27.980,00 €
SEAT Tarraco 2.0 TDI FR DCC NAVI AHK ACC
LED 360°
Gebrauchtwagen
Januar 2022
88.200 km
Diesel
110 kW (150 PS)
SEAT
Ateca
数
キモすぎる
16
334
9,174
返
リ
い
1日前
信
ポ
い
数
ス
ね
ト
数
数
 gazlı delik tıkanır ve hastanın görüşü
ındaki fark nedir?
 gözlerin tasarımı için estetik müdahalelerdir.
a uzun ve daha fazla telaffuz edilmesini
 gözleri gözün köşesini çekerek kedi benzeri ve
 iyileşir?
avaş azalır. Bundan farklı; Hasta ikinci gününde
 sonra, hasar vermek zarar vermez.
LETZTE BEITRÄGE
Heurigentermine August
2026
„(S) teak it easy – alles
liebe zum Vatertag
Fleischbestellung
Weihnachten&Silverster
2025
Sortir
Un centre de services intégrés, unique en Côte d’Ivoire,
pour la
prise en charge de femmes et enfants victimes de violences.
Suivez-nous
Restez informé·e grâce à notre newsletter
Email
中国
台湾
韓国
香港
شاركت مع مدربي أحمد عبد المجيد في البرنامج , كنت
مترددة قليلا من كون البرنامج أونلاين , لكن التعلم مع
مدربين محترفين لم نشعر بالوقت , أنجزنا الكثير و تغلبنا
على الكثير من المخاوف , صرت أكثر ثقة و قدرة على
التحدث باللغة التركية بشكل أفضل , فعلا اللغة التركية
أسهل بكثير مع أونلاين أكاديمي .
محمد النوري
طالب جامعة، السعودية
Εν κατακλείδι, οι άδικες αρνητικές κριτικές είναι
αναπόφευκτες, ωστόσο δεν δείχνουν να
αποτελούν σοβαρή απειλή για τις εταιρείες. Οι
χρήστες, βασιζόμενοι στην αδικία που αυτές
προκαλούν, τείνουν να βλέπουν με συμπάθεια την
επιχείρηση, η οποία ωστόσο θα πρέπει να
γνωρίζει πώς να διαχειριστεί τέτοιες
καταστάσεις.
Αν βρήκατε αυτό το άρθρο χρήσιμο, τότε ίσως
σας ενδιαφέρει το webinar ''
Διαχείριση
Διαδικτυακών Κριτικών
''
========================================================================
Set the records above down again. Match them exactly.

Exercise answer
27.980,00 €
SEAT Tarraco 2.0 TDI FR DCC NAVI AHK ACC
LED 360°
Gebrauchtwagen
Januar 2022
88.200 km
Diesel
110 kW (150 PS)
SEAT
Ateca
数
キモすぎる
16
334
9,174
返
リ
い
1日前
信
ポ
い
数
ス
ね
ト
数
数
 gazlı delik tıkanır ve hastanın görüşü
ındaki fark nedir?
 gözlerin tasarımı için estetik müdahalelerdir.
a uzun ve daha fazla telaffuz edilmesini
 gözleri gözün köşesini çekerek kedi benzeri ve
 iyileşir?
avaş azalır. Bundan farklı; Hasta ikinci gününde
 sonra, hasar vermek zarar vermez.
LETZTE BEITRÄGE
Heurigentermine August
2026
„(S) teak it easy – alles
liebe zum Vatertag
Fleischbestellung
Weihnachten&Silverster
2025
Sortir
Un centre de services intégrés, unique en Côte d’Ivoire,
pour la
prise en charge de femmes et enfants victimes de violences.
Suivez-nous
Restez informé·e grâce à notre newsletter
Email
中国
台湾
韓国
香港
شاركت مع مدربي أحمد عبد المجيد في البرنامج , كنت
مترددة قليلا من كون البرنامج أونلاين , لكن التعلم مع
مدربين محترفين لم نشعر بالوقت , أنجزنا الكثير و تغلبنا
على الكثير من المخاوف , صرت أكثر ثقة و قدرة على
التحدث باللغة التركية بشكل أفضل , فعلا اللغة التركية
أسهل بكثير مع أونلاين أكاديمي .
محمد النوري
طالب جامعة، السعودية
Εν κατακλείδι, οι άδικες αρνητικές κριτικές είναι
αναπόφευκτες, ωστόσο δεν δείχνουν να
αποτελούν σοβαρή απειλή για τις εταιρείες. Οι
χρήστες, βασιζόμενοι στην αδικία που αυτές
προκαλούν, τείνουν να βλέπουν με συμπάθεια την
επιχείρηση, η οποία ωστόσο θα πρέπει να
γνωρίζει πώς να διαχειριστεί τέτοιες
καταστάσεις.
Αν βρήκατε αυτό το άρθρο χρήσιμο, τότε ίσως
σας ενδιαφέρει το webinar ''
Διαχείριση
Διαδικτυακών Κριτικών
''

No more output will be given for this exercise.